3) You would know the approximate returns if you invest in FMP. Currently this FMP invests in corporate debt instruments + government securities where the yield works out in between 5.5% to 6.5% (though not guaranteed). Means one can expect the returns from this FMP in this range.
4) This scheme has fixed maturity at 1869 Days (5 years and 44 days) which is good for medium term investors.
5) You can sell them on BSE before maturity (provided there are buyers), hence it provides liquidity options for investors.
6) There is no entry or exit load on this FMP scheme.
7) Investors in the 30 % tax bracket can lock their money for 5 years as returns on maturity qualify for long-term capital gains tax with indexation. The indexation benefit on such FMP would bring down the tax rate to single digit.
Some key risk factors you should consider before you invest in such funds
One should consider some of these risk factors / negative factors before investing in such funds.
1) This scheme invests in AAA rated corporate debt instruments.

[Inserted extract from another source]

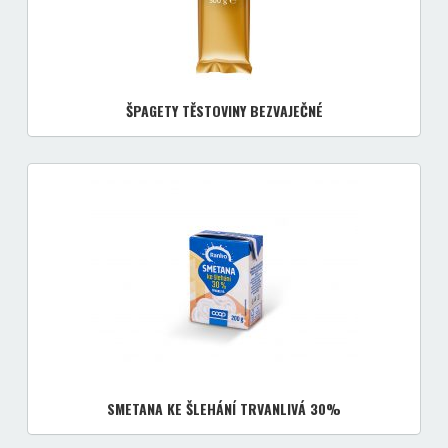
ŠPAGETY TĚSTOVINY BEZVAJEČNÉ
SMETANA KE ŠLEHÁNÍ TRVANLIVÁ 30%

In case of a downgrade of ratings of such corporates, mutual fund AMC has to write-off / side pocket the amount. In such case, one can see a fall in NAV.
2) Scheme invests in debt instruments and money market instruments where there is interest rate risk. There are various factors like government borrowing, inflation, economic performance due to which interest rates can fluctuate (fall or rise).
3) FMP’s generally good if you hold for the entire duration of the scheme. If you want to redeem early by selling on stock exchanges, you might get lower returns.
4) Investors should not assume any guaranteed returns from such FMPs.
5) Since it is a new mutual fund scheme, there is no past performance, hence we would know how the fund would perform in the future.
6) Other risk factors can be checked in the NFO SID (Scheme Information document).
How the returns from Fixed Maturity Plans are taxed?
If you held these FMPs for less than three years and sell on stock exchanges, the proceeds from FMPs are added to the individual income and taxed as per the income tax slab applicable to the investor. If investments are held for more than three years or till maturity, the returns are taxed at 20% with the indexation benefit.
Who can invest in the Nippon India Fixed Horizon Fund – XLII Series 7 NFO?
Nippon India Fixed Horizon Fund XLII Series 7 invests in government securities and AAA rated corporate debt instruments. However the returns are NOT guaranteed. There are several corporates whose credit ratings are being downgraded over a period of time. One should consider all these risks. Moderate risk takers who are in the high tax bracket can invest in such schemes to get higher post tax returns. Others / low risk takers can invest their money in some of the best fixed deposit schemes that are offering up to 7% interest per annum.